‘Isle of Dogs’-Style Video Highlights Texas A&M’s Own Island of Lab Cruelty

PETA’s New Stop-Motion Video Calls for End to School’s Muscular Dystrophy Experiments on Dogs

For Immediate Release:
March 26, 2018

Contact:
Moira Colley 202-483-7382

College Station, Texas

As Wes Anderson’s highly anticipated new film Isle of Dogs hits theaters nationwide, PETA has released its own video using stop-motion animation to tell the story of a dog in desperate need of rescue. PETA’s new video short, available here, depicts a dog in Texas A&M University’s (TAMU) laboratory, where dogs are purposely bred to develop crippling canine muscular dystrophy (MD) and then experimented on.

As the Anderson-style narrator explains, dogs at TAMU are caged inside a barren laboratory.
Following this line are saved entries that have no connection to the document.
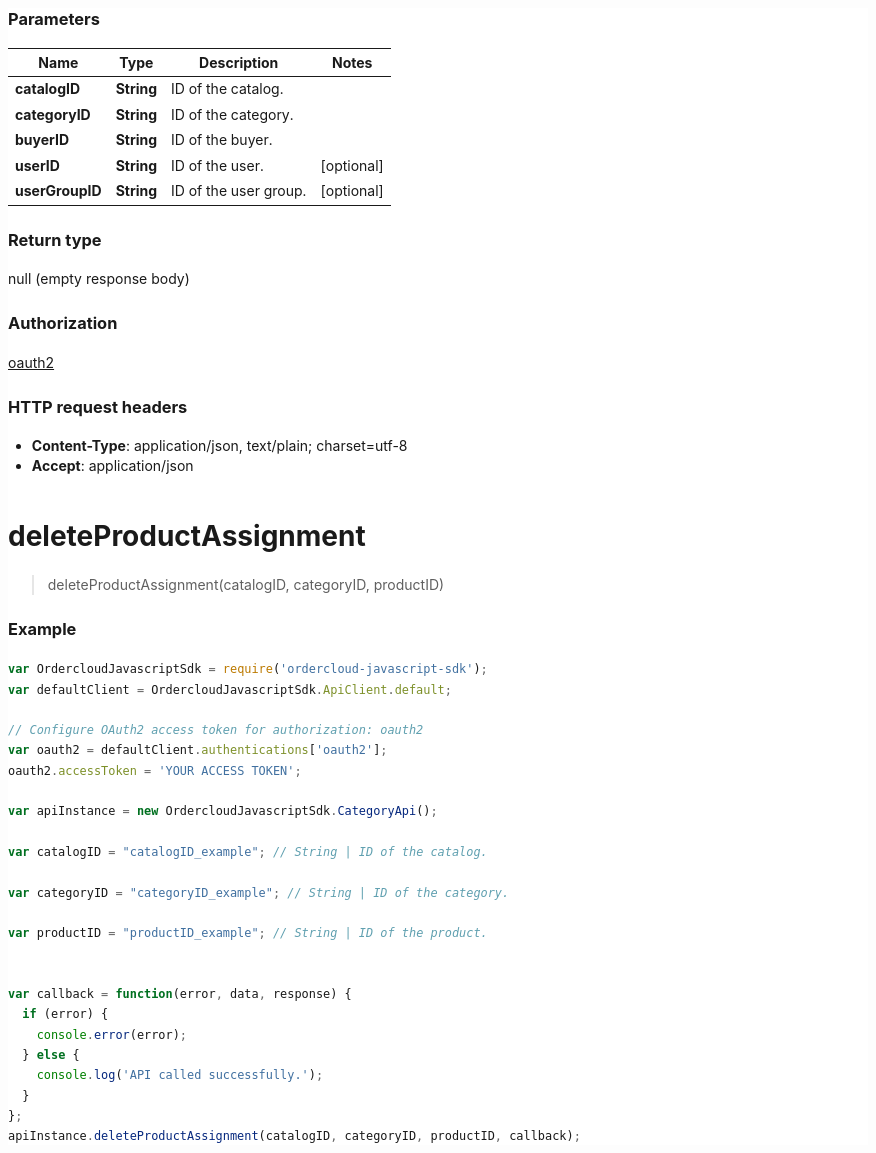 ### Parameters

Name | Type | Description  | Notes
------------- | ------------- | ------------- | -------------
 **catalogID** | **String**| ID of the catalog. | 
 **categoryID** | **String**| ID of the category. | 
 **buyerID** | **String**| ID of the buyer. | 
 **userID** | **String**| ID of the user. | [optional] 
 **userGroupID** | **String**| ID of the user group. | [optional] 

### Return type

null (empty response body)

### Authorization

[oauth2](../README.md#oauth2)

### HTTP request headers

 - **Content-Type**: application/json, text/plain; charset=utf-8
 - **Accept**: application/json

<a name="deleteProductAssignment"></a>
# **deleteProductAssignment**
> deleteProductAssignment(catalogID, categoryID, productID)



### Example
```javascript
var OrdercloudJavascriptSdk = require('ordercloud-javascript-sdk');
var defaultClient = OrdercloudJavascriptSdk.ApiClient.default;

// Configure OAuth2 access token for authorization: oauth2
var oauth2 = defaultClient.authentications['oauth2'];
oauth2.accessToken = 'YOUR ACCESS TOKEN';

var apiInstance = new OrdercloudJavascriptSdk.CategoryApi();

var catalogID = "catalogID_example"; // String | ID of the catalog.

var categoryID = "categoryID_example"; // String | ID of the category.

var productID = "productID_example"; // String | ID of the product.


var callback = function(error, data, response) {
  if (error) {
    console.error(error);
  } else {
    console.log('API called successfully.');
  }
};
apiInstance.deleteProductAssignment(catalogID, categoryID, productID, callback);
```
Their swollen tongues and weakened jaw muscles make it difficult for them to swallow and breathe, and ropes of saliva hang from their mouths. For the dog featured in the story, “there is no grand adventure, no ragtag group of dog friends to rescue her, no happy ending,” the narrator says. “For her, there is only loneliness and suffering.”

The video cuts to real-life footage of TAMU’s laboratory—and it concludes, “It’s time to end cruel muscular dystrophy experiments on dogs.”

“Thirty-seven years of experiments that cause dogs to suffer have failed to produce a cure or even a treatment to reverse symptoms of muscular dystrophy in humans,” says PETA’s Dr. Alka Chandna. “PETA is calling for these cruel experiments to end and all surviving dogs to be released from this ‘trash island’ of a laboratory.”

PETA’s efforts to end these tests have received support from patients afflicted with MD, scientists—who have criticized the experiments’ inapplicability to human patients—and public figures, including Lily Tomlin, Miami Dolphins quarterback and TAMU alumnus Ryan Tannehill, and commentator Bill Maher, who called the university “dogs’ worst enemy.”